You keep dodging several facts.
First, this appears to be an old, unsupported benchmark. It's not supported by Unity, it might as well just be some hack by a Unity engineer who may no longer be with the company.
Second, Speedometer is an official benchmark and is actively supported by developers who periodically change the code (hence, Speedometer 3.0).
I agree with the critics that Speedometer is a pretty useless benchmark but I flatly believe that web browser benchmarks are useless in general because no one only uses a web browser for visiting sites that use one and only one specific web technology. And I've been surfing the World Wide Web since late 1993/early 1994 (NCSA Mosaic running on UNIX workstations).
Third, you are repeatedly and blatantly ignoring the fact that this benchmark is crashing on x86-x64 powered Windows PCs (and not just mine).
For what it's worth, this "benchmark" is crashing on a Ryzen 7 3700X CPU, B550 motherboard, RTX 3060 GPU, running Microsoft Edge on vanilla Windows 10 Pro 22H2, with the latest drivers, updated firmware, yadda yadda.

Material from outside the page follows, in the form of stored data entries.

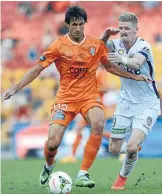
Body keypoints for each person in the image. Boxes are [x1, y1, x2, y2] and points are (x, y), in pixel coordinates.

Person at [2, 7, 150, 188]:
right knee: (53, 143)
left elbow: (110, 67)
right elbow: (37, 69)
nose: (78, 28)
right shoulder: (58, 45)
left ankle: (83, 173)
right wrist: (16, 87)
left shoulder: (95, 44)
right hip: (65, 99)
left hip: (89, 96)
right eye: (74, 25)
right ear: (67, 25)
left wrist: (134, 76)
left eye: (81, 24)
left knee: (98, 123)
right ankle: (49, 165)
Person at [101, 12, 161, 190]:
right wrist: (105, 36)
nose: (123, 32)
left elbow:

Not exactly a bleeding edge system.
There are other Windoze system in the house. I have a Radeon RX 580 graphics card. I'm most certainly not planning on moving hardware components around trying to get this stupid benchmark to run.
As to the issue with M1 Macs crashing earlier with Speedometer I don't remember that because I'm no benchmark score chaser. I don't keep track of that sort of stuff. In fact, I anticipated that there would be software incompatibilities when Apple Silicon was new. I waited 2.5 years for the M2 SoC to upgrade my Intel-powered Mac mini 2018 to Apple Silicon. For sure there would be some software compatibility early on.
Some dude on TPU asked me to run a benchmark. I did and said it crashed. That's the extent of my participation in this type of thing because web browser benchmarks are ultimately a failure at measuring usability.
I just need a web browser that will behave politely on the top 50 or so sites that I use. It's more important that my web browser doesn't crash when accessing my brokerage account's site, Amazon.com or SeriousEats.com, not some random lame benchmark. For someone else, it might be Facebook, TMZ, and Etsy.
Again, the burden of this benchmark's crashy behavior is on the writer of the benchmark code. I have no idea who that person is nor any idea how to get a hold of them. If you find out, point that person to this discussion thread. Then ask them why their benchmark is crashing MS Edge on a vanilla Windoze 10 box. Their response will pretty much tell whether or not they actually know anything about publishing quality code.
Just because some can post something they label a "benchmark" doesn't mean they're actually competent at writing such tools. In the same way, someone could post some shït recipe that produces a wheat flour hockey puck that they label "bread roll."